### 抜粋

___

日本上陸60周年の「グッチ」、世界巡回展の見どころは? 美術館の所蔵作品とのコラボが斬新
世界的ラグジュアリーブランド・GUCCI(グッチ)が日本に上陸して60年。その節目を記念して、「京都市京セラ美術館」(京都市)で世界巡回展「GUCCI COSMOS」が開催されています。
1921年にイタリア・フィレンツェで生まれ、世界をけん引するファッションブランドとなったグッチが日本に上陸したのは1964年のこと。日本上陸60周年の節目となる2024年は、日本各地でさまざまなイベントやプロジェクトを展開。現在、その集大成となる展覧会「GUCCI COSMOS」が京都市京セラ美術館(京都府京都市)で開催され、世界的に話題を集めています(2024年12月1日まで)。
100年以上にわたるブランドの歴史と時代ごとのクリエイティビティの軌跡をたどる、大規模な世界巡回展が、上海(中国)、ロンドン(イギリス)に続き、京都(日本)で開催されることに驚きと興奮を覚え、早速足を運びました。日本の首都・東京ではなく、京都で開催されるのにはきっと理由があるはず。それも知りたかったのです。
グッチの歴史をひもとく「TIME MAZE - 時の迷宮」
まず、京都の美しい風景もちりばめられた、グッチの歴史を映し出す約1分30秒のプロローグ映像を鑑賞。期待感がMAXになったところで扉が開き、年表をモチーフにしたオブジェを経て、1つ目の展示室に誘われました。
「TIME MAZE - 時の迷宮」は、グリーンで統一された同心円状の空間に、引き出しや棚の付いたショーケースがずらりと設置され、まるで迷宮に迷い込んだかのよう。内装はフィレンツェにあるグッチ アーカイブコレクションの収蔵庫の本質を表した展示になっています。まるで現地の収納庫を訪れたかのようで心が躍りました。
ブランド創設時の1921年から、年代やクリエイティブ・ディレクターごとにセクションが分かれ、その時代のアイテムとともに懐かしい写真や広告、デザイン画などが展示されています。グッチのこれまでの歩みや世界観が丁寧に解説されているのです。

___

(データセットのエントリー)
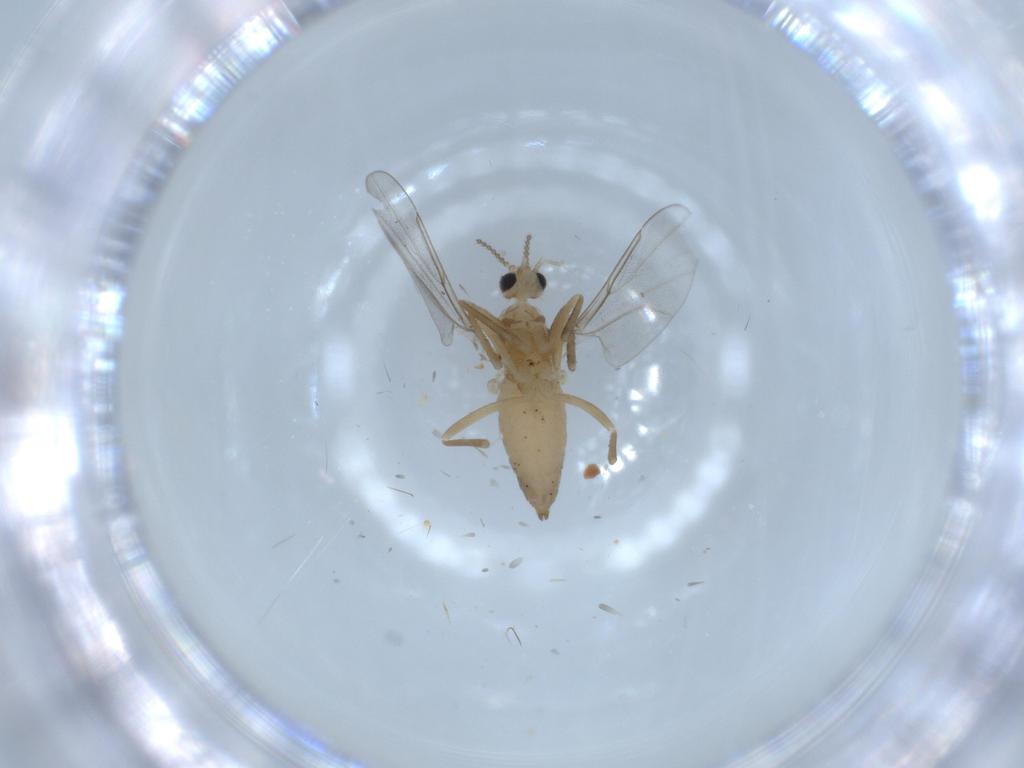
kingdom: Animalia
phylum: Arthropoda
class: Insecta
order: Diptera
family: Cecidomyiidae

___

### 課題一覧
**A.** グッチ展の記事から、「100年以上にわたるブランド」で始まり「つ目の展示室に誘われました。」で終わる部分を一字一句変えずに書き写しなさい。
**B.** グッチ展の記事のうち、「1921年にイタリア・フィレンツェで生まれ」で始まる段落を、主な事実を残したまま箇条書きに書き直しなさい。

### 解答一覧
**A.**
100年以上にわたるブランドの歴史と時代ごとのクリエイティビティの軌跡をたどる、大規模な世界巡回展が、上海(中国)、ロンドン(イギリス)に続き、京都(日本)で開催されることに驚きと興奮を覚え、早速足を運びました。日本の首都・東京ではなく、京都で開催されるのにはきっと理由があるはず。それも知りたかったのです。
グッチの歴史をひもとく「TIME MAZE - 時の迷宮」
まず、京都の美しい風景もちりばめられた、グッチの歴史を映し出す約1分30秒のプロローグ映像を鑑賞。期待感がMAXになったところで扉が開き、年表をモチーフにしたオブジェを経て、1つ目の展示室に誘われました。

**B.**
- グッチは1921年にイタリア・フィレンツェで誕生し、世界をけん引するファッションブランドとなった。
- 日本上陸は1964年。
- 上陸60周年の2024年には、日本各地でさまざまなイベントやプロジェクトを展開。
- その集大成である展覧会「GUCCI COSMOS」が京都市京セラ美術館(京都府京都市)で開催中で、世界的に話題を集めている(2024年12月1日まで)。